** Opening LISTED RECORDS block **

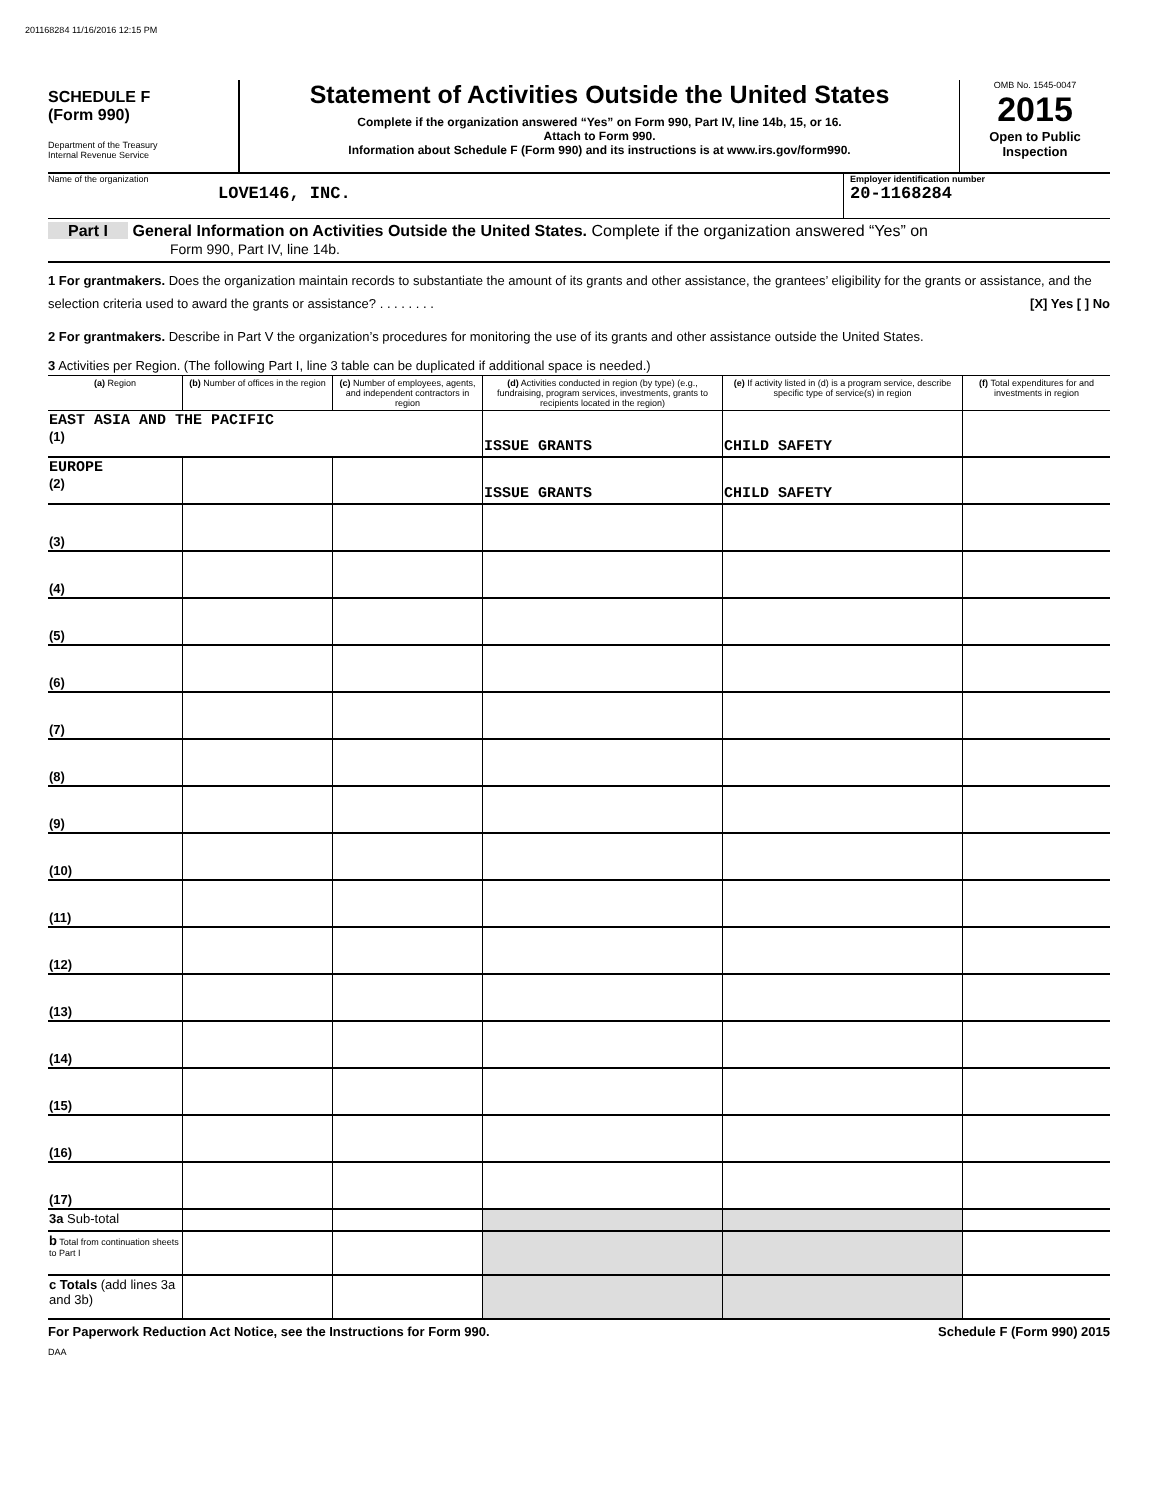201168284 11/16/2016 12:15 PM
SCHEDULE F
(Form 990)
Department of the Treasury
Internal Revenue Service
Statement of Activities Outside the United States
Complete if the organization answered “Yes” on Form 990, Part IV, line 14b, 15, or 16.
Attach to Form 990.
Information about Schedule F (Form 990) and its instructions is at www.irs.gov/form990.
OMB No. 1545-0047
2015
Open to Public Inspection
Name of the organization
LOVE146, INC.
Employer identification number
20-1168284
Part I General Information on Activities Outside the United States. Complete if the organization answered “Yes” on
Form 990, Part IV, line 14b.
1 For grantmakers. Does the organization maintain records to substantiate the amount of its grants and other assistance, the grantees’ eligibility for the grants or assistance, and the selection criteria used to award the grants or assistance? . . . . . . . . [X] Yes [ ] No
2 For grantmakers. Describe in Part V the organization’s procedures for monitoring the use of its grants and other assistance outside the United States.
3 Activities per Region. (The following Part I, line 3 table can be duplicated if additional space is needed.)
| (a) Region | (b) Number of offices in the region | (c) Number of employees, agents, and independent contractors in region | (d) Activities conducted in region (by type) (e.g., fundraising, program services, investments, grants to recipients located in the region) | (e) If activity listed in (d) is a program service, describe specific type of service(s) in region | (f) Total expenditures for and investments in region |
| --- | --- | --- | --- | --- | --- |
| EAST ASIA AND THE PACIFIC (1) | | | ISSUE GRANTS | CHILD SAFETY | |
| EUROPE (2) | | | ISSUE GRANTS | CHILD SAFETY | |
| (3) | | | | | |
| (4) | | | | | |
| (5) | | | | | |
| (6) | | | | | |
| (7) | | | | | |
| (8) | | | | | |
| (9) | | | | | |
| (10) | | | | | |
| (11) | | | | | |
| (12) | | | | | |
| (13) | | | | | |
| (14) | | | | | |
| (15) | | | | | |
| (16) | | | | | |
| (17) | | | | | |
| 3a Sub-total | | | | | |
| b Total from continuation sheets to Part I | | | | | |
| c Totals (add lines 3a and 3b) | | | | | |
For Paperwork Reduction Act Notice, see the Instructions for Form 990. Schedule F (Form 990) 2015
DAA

** Closing LISTED RECORDS block **

### WORK TO COMPLETE
Only lines with the word "grantmakers" count here; copy every one from the records.

### REPLY TO THE TASK
1 For grantmakers. Does the organization maintain records to substantiate the amount of its grants and other assistance, the grantees’ eligibility for the grants or assistance, and the selection criteria used to award the grants or assistance? . . . . . . . . [X] Yes [ ] No
2 For grantmakers. Describe in Part V the organization’s procedures for monitoring the use of its grants and other assistance outside the United States.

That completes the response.